Over half of households in the UK have poor savings levels and 50% of low-to-middle earner families have less than one month's income saved, the Institute for Public Policy Research (IPPR) said.
The IPPR said the government must scrap ISAs and create "Lifetime Bonus Savings Accounts" to help lower earners save, after the Treasury hinted at future support for workplace ISAs.
The government should pay annual bonuses into these accounts on a sliding scale dependent on the average balance in the account over the past three years, the think tank proposes.
In its latest report, Designing a Life-Course Savings Account, the IPPR said the government should pay £1 for every £10 on the first £1,000 saved, £1 for every £20 on the second £1,000 saved, and £1 for every £30 on the third £1,000 saved.
Bonuses would not be paid on savings above £3,000, the report said, and more than four withdrawals a year would lead to bonuses being forfeited.
The IPPR said this account should be exempt from means tests for state benefits, and savers should be able to make deposits at supermarket tills.
"The current tax relief given to higher income earners could be withdrawn without reducing their propensity to save," said Nick Pearce, IPPR director.

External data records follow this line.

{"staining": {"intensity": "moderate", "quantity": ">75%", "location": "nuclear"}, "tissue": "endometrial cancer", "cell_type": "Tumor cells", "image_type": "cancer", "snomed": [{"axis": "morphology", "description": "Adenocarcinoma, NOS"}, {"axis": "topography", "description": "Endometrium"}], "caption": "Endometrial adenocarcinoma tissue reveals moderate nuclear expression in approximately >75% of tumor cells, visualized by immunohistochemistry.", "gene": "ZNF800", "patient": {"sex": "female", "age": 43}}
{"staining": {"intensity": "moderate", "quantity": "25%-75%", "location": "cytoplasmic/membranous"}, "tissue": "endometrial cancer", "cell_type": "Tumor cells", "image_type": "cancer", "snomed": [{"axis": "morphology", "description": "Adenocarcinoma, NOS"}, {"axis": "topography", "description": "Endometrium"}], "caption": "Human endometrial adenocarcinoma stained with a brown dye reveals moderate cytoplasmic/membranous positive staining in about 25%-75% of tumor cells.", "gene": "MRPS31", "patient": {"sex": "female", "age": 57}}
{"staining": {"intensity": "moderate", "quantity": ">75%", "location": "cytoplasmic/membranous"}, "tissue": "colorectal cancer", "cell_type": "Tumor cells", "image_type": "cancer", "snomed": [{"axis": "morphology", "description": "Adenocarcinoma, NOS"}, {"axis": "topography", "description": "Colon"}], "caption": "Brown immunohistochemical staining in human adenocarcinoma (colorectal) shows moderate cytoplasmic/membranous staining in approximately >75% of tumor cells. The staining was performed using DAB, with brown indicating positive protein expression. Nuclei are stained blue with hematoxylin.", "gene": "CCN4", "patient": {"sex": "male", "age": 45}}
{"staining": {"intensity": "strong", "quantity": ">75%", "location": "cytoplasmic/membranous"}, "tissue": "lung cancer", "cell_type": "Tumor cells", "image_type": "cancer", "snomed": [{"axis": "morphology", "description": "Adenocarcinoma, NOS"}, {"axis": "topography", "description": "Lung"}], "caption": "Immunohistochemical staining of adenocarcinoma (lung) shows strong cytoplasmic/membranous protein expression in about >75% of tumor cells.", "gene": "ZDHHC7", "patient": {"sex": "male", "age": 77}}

"Instead, these funds could be used to increase saving by low-to-middle income families and boost aggregate saving to improve the UK's saving ratio at no extra cost to the government."
The IPPR research comes amid calls for a closer link between pensions and ISAs and a stronger role for corporate ISAs in encouraging saving.
Last week, the Treasury announced it would not investigate further the use of early access to pension funds, but will encourage new forms of workplace savings, taken by many to mean support of corporate ISAs.
Ros Altmann, director-general of Saga, has repeatedly said NEST should not be restricted to a pension, but should also include an ISA for investors afraid to lock away their savings until retirement.